Jewish officials applauded the court decision. Claudio Epelman, executive director of the Latin American Jewish Congress, tells The Report that, “in general” he opposes the limitation of free speech, but then adds, “We defend freedom of expression as a supreme value that only the law can limit. In this case, the judge decided that the content of Google promotes anti-Semitism. In many countries, including the Republic of Argentina, this is a crime.”
In contrast, Cynthia Wong, director of the Washington, DC-based Global Internet Freedom Project, Center for Democracy & Technology, declared in a prepared statement: “At the end of the day, enlisting companies to become greater gatekeepers on content online really does shrink the range of speech that we can access…. It’s dangerous to try to shut down speech, because you don’t get that kind of robust public debate about what should or should not be acceptable in a democratic society.”

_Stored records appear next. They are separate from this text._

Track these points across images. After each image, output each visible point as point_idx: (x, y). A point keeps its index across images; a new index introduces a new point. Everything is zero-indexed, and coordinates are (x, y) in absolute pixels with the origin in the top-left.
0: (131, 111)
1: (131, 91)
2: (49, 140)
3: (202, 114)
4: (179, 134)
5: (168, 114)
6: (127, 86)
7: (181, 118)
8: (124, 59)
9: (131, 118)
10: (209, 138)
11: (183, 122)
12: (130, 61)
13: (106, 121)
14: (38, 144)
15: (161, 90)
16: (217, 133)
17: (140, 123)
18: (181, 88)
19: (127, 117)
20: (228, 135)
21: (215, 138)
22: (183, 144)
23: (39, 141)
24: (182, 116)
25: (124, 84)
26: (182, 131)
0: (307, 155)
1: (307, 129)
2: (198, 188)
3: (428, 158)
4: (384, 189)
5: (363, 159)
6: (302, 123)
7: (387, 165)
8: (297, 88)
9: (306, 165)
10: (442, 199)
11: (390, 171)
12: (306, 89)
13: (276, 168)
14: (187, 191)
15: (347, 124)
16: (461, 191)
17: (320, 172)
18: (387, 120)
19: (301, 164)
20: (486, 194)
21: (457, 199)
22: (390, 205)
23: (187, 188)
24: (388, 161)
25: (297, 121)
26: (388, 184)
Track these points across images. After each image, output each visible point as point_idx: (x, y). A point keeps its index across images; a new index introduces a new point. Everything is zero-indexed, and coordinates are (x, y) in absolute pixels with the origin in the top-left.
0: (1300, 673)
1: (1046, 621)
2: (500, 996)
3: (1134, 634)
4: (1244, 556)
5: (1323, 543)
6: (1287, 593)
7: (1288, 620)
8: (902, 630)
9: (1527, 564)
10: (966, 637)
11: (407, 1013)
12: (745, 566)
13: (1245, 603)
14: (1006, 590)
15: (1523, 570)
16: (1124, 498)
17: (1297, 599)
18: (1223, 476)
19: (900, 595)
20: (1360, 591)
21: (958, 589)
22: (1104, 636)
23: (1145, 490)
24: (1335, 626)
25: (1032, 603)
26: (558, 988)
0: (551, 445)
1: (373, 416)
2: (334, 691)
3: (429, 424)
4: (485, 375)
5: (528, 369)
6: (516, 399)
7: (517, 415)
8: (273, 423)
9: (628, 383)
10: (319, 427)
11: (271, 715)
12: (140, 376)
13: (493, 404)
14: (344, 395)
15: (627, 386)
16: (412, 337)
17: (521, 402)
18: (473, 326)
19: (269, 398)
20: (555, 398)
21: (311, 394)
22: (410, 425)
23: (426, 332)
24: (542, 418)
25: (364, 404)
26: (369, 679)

But web expert Oboler says efforts must go beyond the companies themselves. “I think this is a good move by the [Argentinian] court, which must ultimately enforce the law, and for Argentina, which clearly has effective laws against online hate,” he explains. “Ultimately it is up to national governments and not corporations to decide the protection given to citizens and the resulting limits on free speech.”
EVEN PRIOR TO THE RULING, Argentine media professionals had already established the Forum of Journalism of Argentina (FOPEA), dedicated to guaranteeing free speech, transparency and free access to public information.
Dr. Miguel Julio Rodriguez Villafañe, a professor of law and former judge, acts as a consultant to the forum. “While the right to information occupies a privileged place among basic rights, it must be remembered that right is not absolute,” he tells The Report.
With regard to limitations on the right to freedom of expression, says Villafane, it is necessary to refer to international treaties dealing with racial or religious hatred, including, for example, the UN Convention on the Prevention and Punishment of the Crime of Genocide, the American Convention on Human Rights, the UN International Convention on the Elimination of All Forms of Racial Discrimination, and the International Covenant on Civil and Political Rights, among others. These conventions, to which Argentina is a signatory, he says, provide the basis for the Argentine judge’s decision to issue the injunction against Google.
Villafañe, who also is president of the Iberoamerican Association of Rights of Information and Communication (AIDIC), is known as a militant defender of freedom of speech. He also was the judge presiding over the extradition to Germany of Josef Schwammberger, a Nazi war criminal captured in Argentina, in November 1987. “I’m in favor of freedom of speech and also against racism,” he concludes.
Coincidentally, May 17 was also World Internet Day, marked in Argentina with large online events promoting the commercial and educational use of the Web. “Internet is also used as a channel for the dissemination of discriminatory ideas. We work to make it a space of free communication – free from discrimination,” concludes the Latin American Jewish Congress’s Epelman.